Why can not the US congress scrap the H1B program entirely when thousands of American workers can not even get an interview? A US $50K job for an Indian engineer at the age of 26 ? I think many more qualified, laid-off workers in Silicon Valley would gladly take this job ! In which October of which year did the congress raise the cap on H1B visas ? Did the author check the date or is she still thinking in the days of October 2000 ?
flam 12/4/2012 | 11:24:18 PM
re: Headcount: Buddy Can You Share a Line? ... and the point of this article is ...?

Have you ever visited South East Asia? The people there are incredibly competitive. I know we don't think of them as such, usually getting overwhelmed by the desperate, visible poverty, but once you get over that, you will realize that they will do anything to get ahead.

How's that different from the pond-scum that run our companies? Enron, anyone?
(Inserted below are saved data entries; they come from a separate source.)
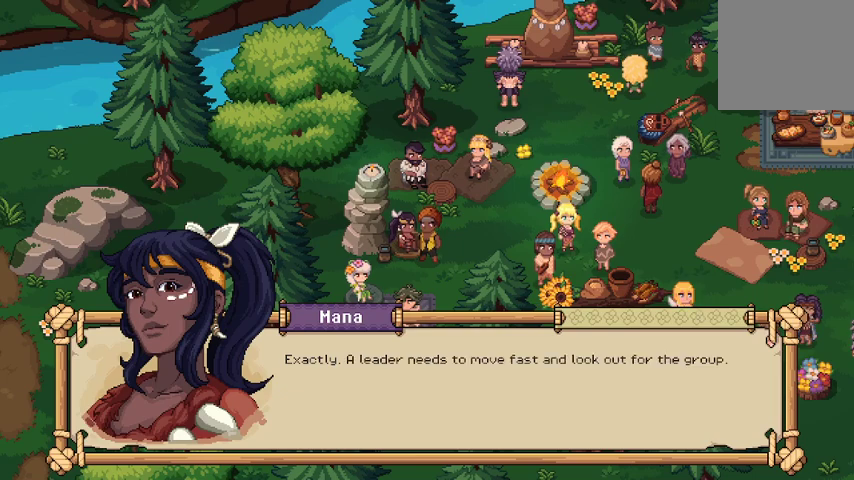
{"buttons": [], "left_stick": "center", "right_stick": "center", "events": [[67, "A", "up"]]}
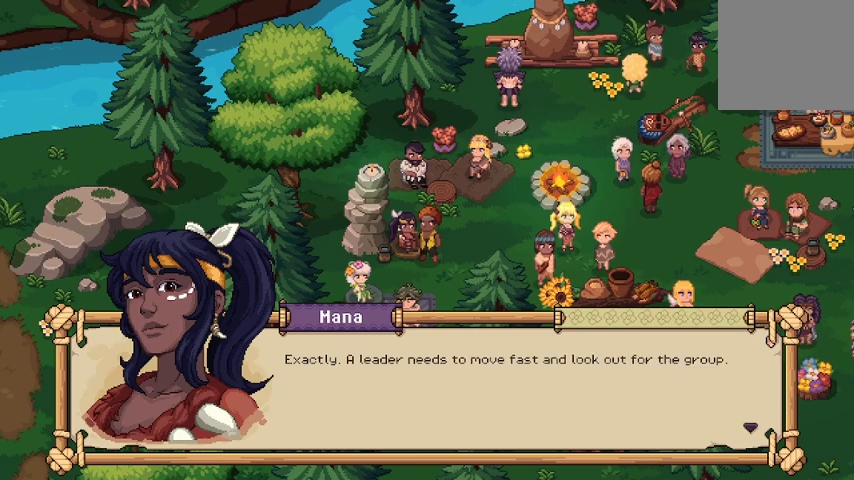
{"buttons": [], "left_stick": "center", "right_stick": "center", "events": []}
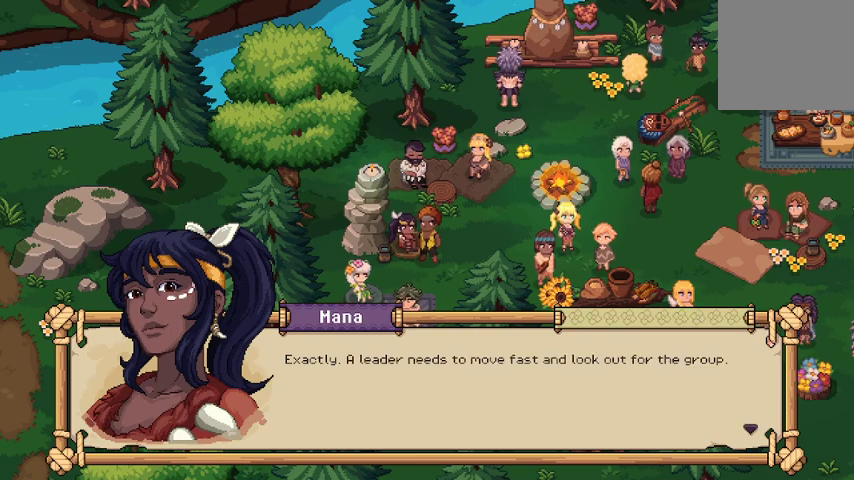
{"buttons": [], "left_stick": "center", "right_stick": "center", "events": [[67, "A", "down"], [167, "A", "up"]]}
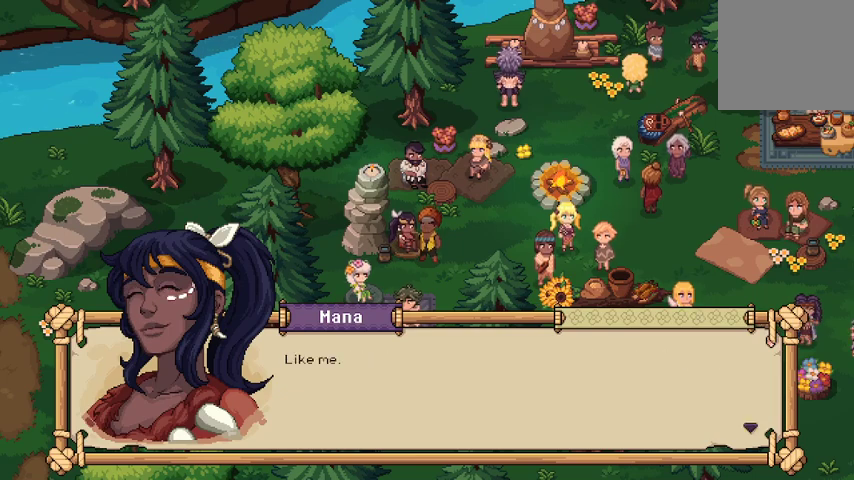
{"buttons": [], "left_stick": "center", "right_stick": "center", "events": [[67, "A", "down"], [167, "A", "up"]]}
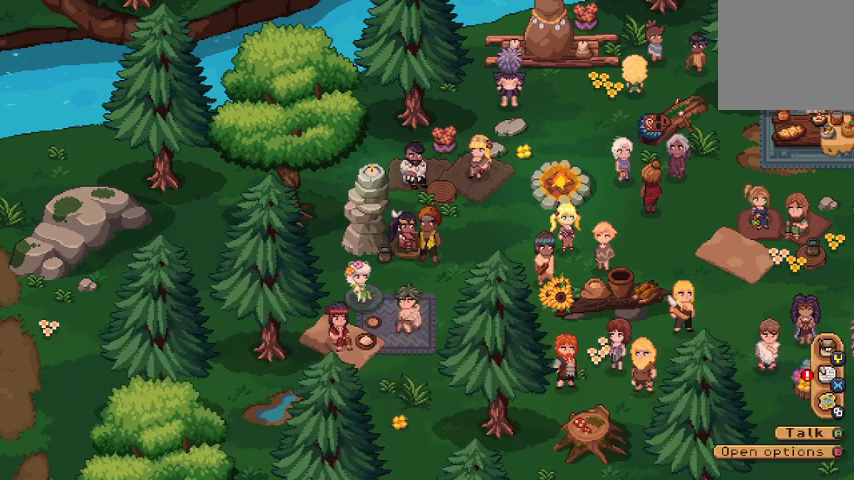
{"buttons": [], "left_stick": "down-left", "right_stick": "center", "events": [[67, "left_stick", "down-right"], [333, "left_stick", "down"], [467, "left_stick", "down-left"]]}
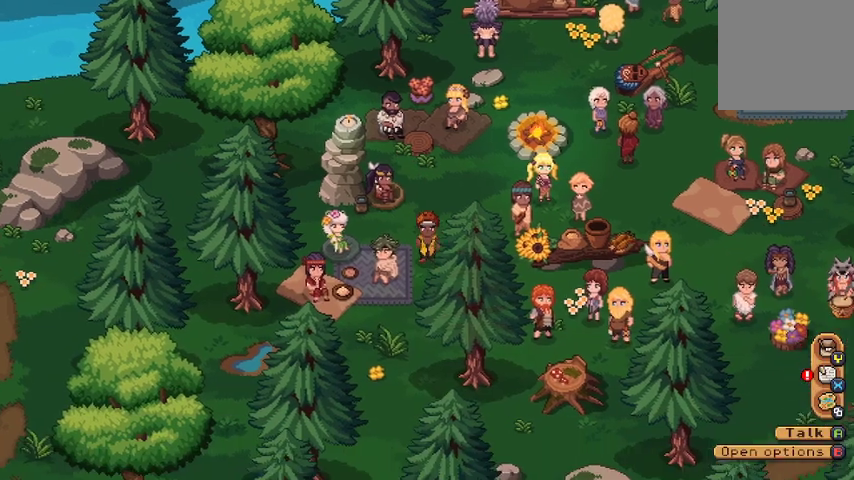
{"buttons": [], "left_stick": "center", "right_stick": "center", "events": [[200, "A", "down"], [200, "left_stick", "center"], [333, "A", "up"]]}
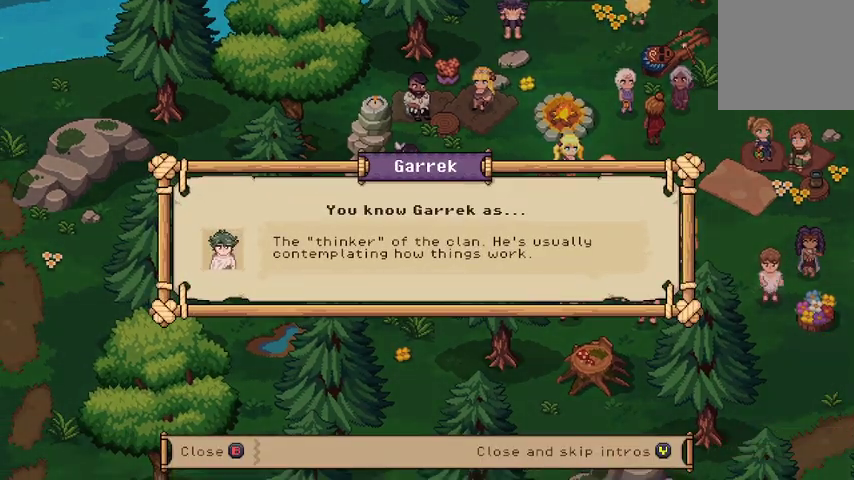
{"buttons": [], "left_stick": "center", "right_stick": "center", "events": []}
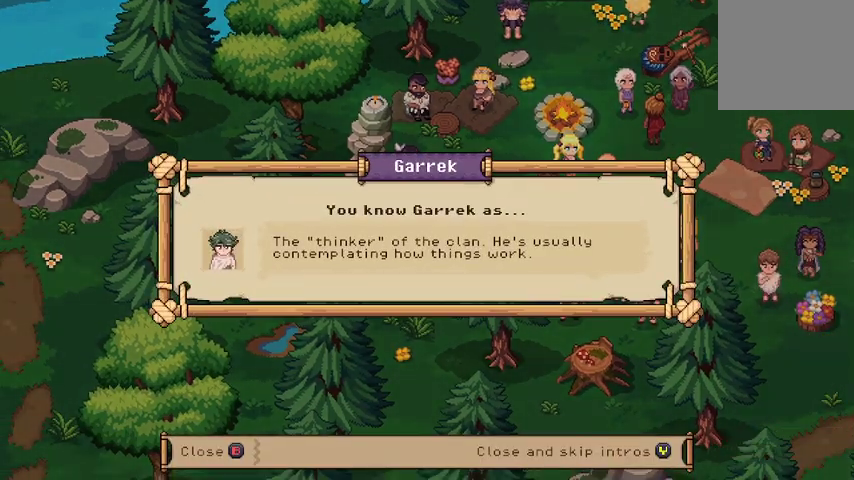
{"buttons": [], "left_stick": "center", "right_stick": "center", "events": []}
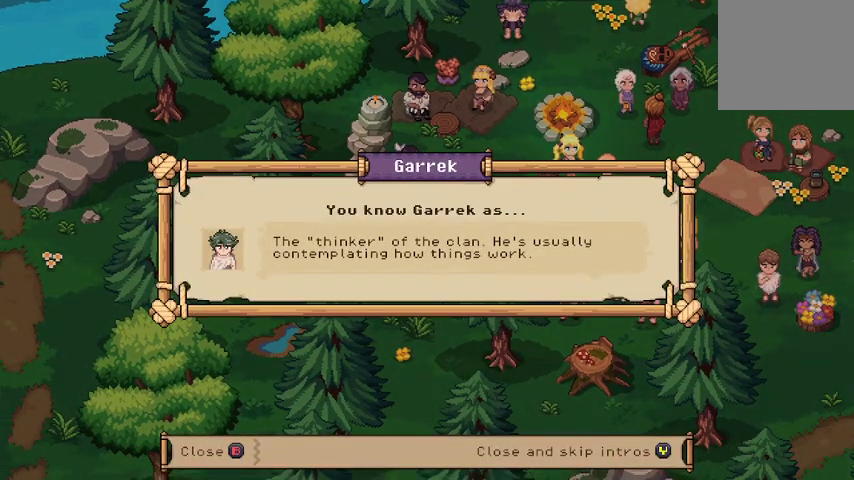
{"buttons": [], "left_stick": "center", "right_stick": "center", "events": []}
BTW, I spoke about this with an H1 holder a while ago, over beer - in vino, veritas - and he told me that the trick to getting a US visa is to tell the consulate that you wanted to make money. "That's the only thing americans understand. They will sell their grandmothers for money."

Go figure.
jr2 12/4/2012 | 11:24:16 PM
re: Headcount: Buddy Can You Share a Line?
>>The way I understand (I know and worked with H1B visa holders), lot of them get their visas without even an interview.

That is not true anymore. That was in the good old days of the bubble.

>>he told me that the trick to getting a US visa is to tell the consulate that you wanted to make money. "That's the only thing americans understand.

I never heard of this one either. I think the questions asked and asnwered varies. The consular personnel just want to make a show that they are doing their job. Unless something strike at them as obvious (these are paper pushers and not detectives), they are going to validate it.
atmguy 12/4/2012 | 11:24:16 PM
re: Headcount: Buddy Can You Share a Line? >>BTW, I spoke about this with an H1 holder a while ago, over beer - in vino, veritas - and he told me that the trick to getting a US visa is to tell the consulate that you wanted to make money. "That's the only thing americans understand. They will sell their grandmothers for money."


The way I understand (I know and worked with H1B visa holders), lot of them get their visas without even an interview. It is like a lottery. When you submit the application, you get a number. Only yhe numbers picked, get to interview. The rest of them get handed over the visas. Of course, things have become tight after 9/11.